Aim of the task >> Can you repeat the records word for word, starting at their very beginning and ending with the line that contains "Punctuality & Tracking", including both of those lines?

Material provided >>
┄┄┄┄┄┄
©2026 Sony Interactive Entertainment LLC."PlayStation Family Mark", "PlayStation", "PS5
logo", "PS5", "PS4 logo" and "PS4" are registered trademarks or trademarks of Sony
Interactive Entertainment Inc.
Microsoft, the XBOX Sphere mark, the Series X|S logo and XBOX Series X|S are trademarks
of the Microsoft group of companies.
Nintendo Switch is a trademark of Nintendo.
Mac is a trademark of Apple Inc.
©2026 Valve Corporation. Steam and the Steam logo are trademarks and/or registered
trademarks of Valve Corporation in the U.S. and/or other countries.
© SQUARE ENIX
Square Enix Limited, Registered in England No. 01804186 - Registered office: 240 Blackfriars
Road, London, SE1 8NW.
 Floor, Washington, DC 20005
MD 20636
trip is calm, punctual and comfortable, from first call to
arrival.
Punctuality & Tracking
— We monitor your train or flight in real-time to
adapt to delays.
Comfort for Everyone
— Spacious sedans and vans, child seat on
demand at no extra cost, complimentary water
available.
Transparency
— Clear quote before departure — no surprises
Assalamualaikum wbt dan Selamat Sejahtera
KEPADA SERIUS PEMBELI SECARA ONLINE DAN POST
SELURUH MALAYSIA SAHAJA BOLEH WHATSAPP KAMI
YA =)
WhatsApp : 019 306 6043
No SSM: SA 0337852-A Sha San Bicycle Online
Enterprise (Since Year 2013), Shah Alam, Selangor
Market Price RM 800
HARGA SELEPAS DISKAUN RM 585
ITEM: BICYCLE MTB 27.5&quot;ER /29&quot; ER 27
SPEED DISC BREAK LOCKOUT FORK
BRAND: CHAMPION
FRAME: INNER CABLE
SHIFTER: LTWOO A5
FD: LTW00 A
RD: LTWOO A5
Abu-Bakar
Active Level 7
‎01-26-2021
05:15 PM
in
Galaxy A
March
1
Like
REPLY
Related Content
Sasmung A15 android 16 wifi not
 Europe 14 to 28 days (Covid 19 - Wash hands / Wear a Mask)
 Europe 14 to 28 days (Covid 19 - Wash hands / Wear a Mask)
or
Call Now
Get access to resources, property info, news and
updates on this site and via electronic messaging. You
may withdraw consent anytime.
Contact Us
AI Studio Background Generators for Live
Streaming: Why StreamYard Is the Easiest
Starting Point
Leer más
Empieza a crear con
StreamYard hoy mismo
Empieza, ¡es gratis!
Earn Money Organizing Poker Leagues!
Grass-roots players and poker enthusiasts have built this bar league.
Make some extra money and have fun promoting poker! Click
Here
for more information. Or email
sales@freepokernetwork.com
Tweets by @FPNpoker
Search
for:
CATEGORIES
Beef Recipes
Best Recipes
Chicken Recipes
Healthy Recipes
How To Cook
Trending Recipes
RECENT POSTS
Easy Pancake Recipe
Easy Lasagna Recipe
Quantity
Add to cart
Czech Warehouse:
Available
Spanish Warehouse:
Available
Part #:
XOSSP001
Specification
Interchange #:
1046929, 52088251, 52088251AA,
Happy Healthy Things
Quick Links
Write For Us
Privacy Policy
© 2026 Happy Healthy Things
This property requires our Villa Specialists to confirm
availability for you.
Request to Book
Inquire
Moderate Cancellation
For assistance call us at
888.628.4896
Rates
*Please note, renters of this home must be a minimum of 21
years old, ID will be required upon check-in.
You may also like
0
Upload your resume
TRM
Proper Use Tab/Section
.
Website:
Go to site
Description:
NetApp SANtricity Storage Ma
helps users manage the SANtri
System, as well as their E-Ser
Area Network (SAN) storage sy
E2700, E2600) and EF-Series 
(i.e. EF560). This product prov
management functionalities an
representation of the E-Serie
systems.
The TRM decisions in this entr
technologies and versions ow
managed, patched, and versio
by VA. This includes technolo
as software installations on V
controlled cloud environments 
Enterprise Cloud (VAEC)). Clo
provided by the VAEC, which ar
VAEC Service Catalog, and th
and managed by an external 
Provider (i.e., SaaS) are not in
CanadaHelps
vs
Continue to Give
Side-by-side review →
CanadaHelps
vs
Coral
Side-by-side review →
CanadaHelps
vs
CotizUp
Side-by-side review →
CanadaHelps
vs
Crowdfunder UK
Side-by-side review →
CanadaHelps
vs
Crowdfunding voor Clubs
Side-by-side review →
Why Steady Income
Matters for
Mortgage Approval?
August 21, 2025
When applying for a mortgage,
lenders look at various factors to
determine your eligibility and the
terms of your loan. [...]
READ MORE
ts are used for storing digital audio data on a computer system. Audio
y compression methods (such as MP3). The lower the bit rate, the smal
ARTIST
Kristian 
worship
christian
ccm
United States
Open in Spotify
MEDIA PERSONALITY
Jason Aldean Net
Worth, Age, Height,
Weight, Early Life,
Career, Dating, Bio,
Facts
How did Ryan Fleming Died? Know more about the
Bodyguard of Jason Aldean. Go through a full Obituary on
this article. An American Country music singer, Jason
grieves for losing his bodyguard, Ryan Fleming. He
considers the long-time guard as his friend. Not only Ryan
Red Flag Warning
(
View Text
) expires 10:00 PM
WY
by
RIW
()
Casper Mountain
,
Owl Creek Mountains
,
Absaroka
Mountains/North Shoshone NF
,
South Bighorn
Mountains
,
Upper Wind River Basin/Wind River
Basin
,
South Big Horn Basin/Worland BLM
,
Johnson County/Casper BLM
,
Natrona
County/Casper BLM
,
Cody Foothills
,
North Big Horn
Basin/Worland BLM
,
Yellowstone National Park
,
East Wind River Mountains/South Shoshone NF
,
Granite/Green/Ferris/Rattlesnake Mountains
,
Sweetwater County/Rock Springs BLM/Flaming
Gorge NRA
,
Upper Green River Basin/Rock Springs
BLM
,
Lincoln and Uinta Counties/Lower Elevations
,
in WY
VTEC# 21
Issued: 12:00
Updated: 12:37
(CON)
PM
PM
┄┄┄┄┄┄
Output >>
©2026 Sony Interactive Entertainment LLC."PlayStation Family Mark", "PlayStation", "PS5
logo", "PS5", "PS4 logo" and "PS4" are registered trademarks or trademarks of Sony
Interactive Entertainment Inc.
Microsoft, the XBOX Sphere mark, the Series X|S logo and XBOX Series X|S are trademarks
of the Microsoft group of companies.
Nintendo Switch is a trademark of Nintendo.
Mac is a trademark of Apple Inc.
©2026 Valve Corporation. Steam and the Steam logo are trademarks and/or registered
trademarks of Valve Corporation in the U.S. and/or other countries.
© SQUARE ENIX
Square Enix Limited, Registered in England No. 01804186 - Registered office: 240 Blackfriars
Road, London, SE1 8NW.
 Floor, Washington, DC 20005
MD 20636
trip is calm, punctual and comfortable, from first call to
arrival.
Punctuality & Tracking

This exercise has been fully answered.